Remember when I use to call my dick 'the pendulum'
wtf?
It is now the artist formerly known as 'insideyourgirlfriend'
They should make Jack Daniels chap stick
she said she'd get any tattoo I wanted ... so she's getting a large crossword puzzle as a tramp stamp. I'm the Einstein of doggy style
She checked into foursquare right as she left work so he would think she was there late and not on some other guy's dick
I have to say for barely passing high school, that girl is a genius.
drunk lawn darts. Let's test the homeowners policy
Definately going to wake up wondering what happened to the other half of my lip.
Just an FYI: The offer for you to come snow blow my driveway in return for sexual favors is still on the table
decision: in honor of being in new orleans this weekend all my drunk texts will be en francais
Someone asked me what I was drinking, I was drinking rum, but I was also eating starbursts so i told them "daiquiris"

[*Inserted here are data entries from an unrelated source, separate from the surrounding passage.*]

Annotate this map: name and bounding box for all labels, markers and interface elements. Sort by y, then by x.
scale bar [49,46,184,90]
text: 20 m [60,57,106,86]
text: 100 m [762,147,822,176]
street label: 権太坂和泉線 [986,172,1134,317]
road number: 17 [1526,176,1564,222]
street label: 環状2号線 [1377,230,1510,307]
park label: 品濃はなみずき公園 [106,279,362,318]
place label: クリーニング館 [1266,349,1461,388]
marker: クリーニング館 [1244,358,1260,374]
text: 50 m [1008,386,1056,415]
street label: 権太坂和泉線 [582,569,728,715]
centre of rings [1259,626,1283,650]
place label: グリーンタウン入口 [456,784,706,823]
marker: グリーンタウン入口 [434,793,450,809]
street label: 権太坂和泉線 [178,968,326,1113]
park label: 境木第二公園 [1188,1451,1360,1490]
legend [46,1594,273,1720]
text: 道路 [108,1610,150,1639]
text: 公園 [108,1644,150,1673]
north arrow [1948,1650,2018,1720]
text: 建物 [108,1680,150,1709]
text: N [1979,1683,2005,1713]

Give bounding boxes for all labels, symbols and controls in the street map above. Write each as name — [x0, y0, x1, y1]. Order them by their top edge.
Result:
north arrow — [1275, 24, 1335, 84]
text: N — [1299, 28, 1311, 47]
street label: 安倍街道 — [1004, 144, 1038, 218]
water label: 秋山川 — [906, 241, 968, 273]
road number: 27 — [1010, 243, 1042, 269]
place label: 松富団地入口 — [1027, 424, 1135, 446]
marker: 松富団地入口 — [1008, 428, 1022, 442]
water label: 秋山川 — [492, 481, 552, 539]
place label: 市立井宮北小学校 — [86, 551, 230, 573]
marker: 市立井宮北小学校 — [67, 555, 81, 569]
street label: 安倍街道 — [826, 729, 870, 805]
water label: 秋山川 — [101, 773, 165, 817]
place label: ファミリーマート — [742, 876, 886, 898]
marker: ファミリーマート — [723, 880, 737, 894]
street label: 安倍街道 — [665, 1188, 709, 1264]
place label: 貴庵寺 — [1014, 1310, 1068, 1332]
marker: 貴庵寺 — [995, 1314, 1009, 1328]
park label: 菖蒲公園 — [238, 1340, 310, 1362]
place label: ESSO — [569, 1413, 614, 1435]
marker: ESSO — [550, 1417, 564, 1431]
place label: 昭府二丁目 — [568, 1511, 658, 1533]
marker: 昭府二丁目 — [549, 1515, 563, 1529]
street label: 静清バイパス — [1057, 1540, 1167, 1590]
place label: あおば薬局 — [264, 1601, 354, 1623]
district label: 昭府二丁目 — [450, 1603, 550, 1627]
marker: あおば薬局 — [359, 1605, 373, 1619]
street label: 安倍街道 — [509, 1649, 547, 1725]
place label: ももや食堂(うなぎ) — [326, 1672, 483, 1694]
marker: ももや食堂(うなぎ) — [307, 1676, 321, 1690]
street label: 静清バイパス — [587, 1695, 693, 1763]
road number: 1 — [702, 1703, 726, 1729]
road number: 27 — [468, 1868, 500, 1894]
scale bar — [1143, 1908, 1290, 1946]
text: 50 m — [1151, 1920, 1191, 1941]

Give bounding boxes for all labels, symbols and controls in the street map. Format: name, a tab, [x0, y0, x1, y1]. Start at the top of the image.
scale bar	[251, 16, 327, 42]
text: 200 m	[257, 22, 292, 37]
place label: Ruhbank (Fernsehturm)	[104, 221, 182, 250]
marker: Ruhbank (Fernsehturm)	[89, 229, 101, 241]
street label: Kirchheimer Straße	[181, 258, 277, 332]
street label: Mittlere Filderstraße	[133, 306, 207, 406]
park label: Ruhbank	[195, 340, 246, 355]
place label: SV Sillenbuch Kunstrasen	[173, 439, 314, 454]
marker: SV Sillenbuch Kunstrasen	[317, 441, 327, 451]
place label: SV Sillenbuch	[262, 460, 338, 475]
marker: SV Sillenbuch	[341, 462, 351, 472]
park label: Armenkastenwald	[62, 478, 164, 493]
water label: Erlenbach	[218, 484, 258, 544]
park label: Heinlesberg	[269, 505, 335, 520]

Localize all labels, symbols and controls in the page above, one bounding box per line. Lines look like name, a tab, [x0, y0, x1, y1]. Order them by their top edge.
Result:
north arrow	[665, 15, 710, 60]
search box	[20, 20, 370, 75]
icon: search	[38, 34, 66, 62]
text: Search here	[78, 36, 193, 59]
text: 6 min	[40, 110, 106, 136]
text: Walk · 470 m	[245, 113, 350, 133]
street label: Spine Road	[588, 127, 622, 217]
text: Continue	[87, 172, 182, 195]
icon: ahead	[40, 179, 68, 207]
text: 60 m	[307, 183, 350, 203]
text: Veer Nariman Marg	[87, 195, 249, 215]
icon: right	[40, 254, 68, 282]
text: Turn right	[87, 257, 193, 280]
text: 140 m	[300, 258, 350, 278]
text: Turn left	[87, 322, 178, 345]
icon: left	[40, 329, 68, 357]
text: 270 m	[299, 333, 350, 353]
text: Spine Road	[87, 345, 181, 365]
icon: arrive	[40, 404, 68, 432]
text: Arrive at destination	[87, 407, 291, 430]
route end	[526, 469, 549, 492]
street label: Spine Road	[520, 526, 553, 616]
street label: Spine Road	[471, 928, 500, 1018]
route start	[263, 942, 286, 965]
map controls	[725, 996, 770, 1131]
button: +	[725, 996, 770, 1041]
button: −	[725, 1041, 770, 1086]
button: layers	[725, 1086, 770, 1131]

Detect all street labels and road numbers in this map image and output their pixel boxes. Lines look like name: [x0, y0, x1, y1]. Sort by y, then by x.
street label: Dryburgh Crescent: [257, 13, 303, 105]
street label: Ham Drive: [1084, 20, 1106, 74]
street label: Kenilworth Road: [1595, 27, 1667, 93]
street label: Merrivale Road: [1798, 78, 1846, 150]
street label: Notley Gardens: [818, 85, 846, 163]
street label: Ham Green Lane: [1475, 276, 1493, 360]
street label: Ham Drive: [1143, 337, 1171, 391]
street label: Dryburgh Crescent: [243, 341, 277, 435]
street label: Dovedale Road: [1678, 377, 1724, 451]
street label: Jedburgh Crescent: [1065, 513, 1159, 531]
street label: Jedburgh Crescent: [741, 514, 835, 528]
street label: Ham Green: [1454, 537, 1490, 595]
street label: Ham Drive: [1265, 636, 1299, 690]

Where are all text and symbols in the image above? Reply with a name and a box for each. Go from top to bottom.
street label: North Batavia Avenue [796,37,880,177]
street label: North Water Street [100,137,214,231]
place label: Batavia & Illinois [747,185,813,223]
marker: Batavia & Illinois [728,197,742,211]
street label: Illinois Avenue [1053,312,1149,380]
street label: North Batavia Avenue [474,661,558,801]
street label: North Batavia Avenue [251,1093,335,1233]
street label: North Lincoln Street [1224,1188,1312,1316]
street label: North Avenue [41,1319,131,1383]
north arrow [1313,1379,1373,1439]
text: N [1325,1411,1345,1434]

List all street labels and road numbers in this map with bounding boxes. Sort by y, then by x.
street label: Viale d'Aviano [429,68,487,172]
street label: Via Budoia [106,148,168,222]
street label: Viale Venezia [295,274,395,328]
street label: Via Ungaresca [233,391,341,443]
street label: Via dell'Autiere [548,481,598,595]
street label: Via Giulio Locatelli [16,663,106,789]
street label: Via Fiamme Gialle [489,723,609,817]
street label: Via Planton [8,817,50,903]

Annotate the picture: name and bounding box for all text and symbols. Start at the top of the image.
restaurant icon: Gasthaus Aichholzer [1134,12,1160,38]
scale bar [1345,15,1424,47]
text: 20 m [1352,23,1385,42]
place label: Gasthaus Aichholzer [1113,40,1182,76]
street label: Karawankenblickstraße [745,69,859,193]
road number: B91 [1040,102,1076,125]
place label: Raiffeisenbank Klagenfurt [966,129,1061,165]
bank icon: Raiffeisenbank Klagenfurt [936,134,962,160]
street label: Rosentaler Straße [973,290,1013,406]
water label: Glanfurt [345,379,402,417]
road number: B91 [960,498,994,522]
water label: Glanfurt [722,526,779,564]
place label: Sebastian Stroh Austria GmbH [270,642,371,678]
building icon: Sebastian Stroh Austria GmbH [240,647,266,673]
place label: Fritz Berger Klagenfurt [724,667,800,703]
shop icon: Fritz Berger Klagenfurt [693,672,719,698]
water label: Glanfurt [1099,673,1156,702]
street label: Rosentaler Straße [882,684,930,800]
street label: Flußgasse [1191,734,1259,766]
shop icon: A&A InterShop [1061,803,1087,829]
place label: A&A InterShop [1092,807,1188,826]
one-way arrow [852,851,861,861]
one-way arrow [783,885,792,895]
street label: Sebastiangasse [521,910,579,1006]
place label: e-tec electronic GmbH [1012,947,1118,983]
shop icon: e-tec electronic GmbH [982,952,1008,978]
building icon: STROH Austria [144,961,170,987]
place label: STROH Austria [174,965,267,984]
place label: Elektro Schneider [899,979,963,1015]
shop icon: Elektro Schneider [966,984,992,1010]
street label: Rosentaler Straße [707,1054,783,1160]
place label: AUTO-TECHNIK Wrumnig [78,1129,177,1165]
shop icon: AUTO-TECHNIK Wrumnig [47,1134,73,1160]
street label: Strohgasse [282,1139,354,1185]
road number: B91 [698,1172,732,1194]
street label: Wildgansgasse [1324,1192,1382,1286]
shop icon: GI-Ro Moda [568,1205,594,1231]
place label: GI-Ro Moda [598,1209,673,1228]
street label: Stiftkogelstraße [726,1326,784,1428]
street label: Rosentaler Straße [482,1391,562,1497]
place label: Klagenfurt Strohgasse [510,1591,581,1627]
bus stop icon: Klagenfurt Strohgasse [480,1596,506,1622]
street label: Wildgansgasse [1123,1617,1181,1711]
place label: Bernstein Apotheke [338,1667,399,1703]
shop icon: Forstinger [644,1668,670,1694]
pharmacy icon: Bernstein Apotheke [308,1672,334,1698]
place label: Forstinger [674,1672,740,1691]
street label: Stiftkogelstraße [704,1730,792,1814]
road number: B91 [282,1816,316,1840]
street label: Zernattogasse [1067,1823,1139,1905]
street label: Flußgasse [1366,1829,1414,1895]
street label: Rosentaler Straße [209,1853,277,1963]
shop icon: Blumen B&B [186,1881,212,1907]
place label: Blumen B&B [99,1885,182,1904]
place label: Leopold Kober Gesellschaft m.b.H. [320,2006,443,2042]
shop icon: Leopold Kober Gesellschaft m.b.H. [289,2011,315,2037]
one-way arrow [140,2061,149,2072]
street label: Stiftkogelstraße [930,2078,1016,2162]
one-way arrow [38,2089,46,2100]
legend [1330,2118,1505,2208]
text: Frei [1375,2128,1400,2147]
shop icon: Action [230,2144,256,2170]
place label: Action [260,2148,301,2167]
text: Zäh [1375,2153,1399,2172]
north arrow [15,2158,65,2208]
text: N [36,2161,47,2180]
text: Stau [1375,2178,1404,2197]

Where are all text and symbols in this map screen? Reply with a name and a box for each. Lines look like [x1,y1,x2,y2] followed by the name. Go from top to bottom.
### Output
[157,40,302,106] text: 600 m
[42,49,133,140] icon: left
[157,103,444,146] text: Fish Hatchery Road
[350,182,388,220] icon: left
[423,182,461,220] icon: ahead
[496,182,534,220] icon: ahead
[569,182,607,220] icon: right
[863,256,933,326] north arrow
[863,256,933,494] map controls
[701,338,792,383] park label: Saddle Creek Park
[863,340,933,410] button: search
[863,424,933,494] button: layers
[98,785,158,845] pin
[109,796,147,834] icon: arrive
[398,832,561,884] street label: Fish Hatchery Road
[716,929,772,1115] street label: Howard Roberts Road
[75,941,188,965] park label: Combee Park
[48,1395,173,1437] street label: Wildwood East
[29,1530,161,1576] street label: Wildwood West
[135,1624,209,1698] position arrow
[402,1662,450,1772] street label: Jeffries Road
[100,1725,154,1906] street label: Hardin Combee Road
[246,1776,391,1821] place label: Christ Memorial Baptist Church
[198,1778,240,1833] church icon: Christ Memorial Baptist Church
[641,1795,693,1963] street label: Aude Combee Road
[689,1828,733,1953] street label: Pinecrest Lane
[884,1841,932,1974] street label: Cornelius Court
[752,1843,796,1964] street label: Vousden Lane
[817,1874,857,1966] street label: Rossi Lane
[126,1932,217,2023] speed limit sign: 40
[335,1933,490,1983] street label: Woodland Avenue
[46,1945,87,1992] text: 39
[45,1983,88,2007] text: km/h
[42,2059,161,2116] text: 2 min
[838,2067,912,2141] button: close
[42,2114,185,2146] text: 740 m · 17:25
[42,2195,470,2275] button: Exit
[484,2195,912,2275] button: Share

Just because you can put your penis in it does not make it "good stuff".
Sorry brah. Drastic times called for drastic measures and I had to go home and bang a cougar.
He is a sweet angel sent from dick heaven!
You're never gonna guess who's blood is on my shirt
Why do I feel like I really don't want to hear the end of this...
Chugging this bottle of Jim at the airport is proving more difficult than I imagined. TSA is not amused.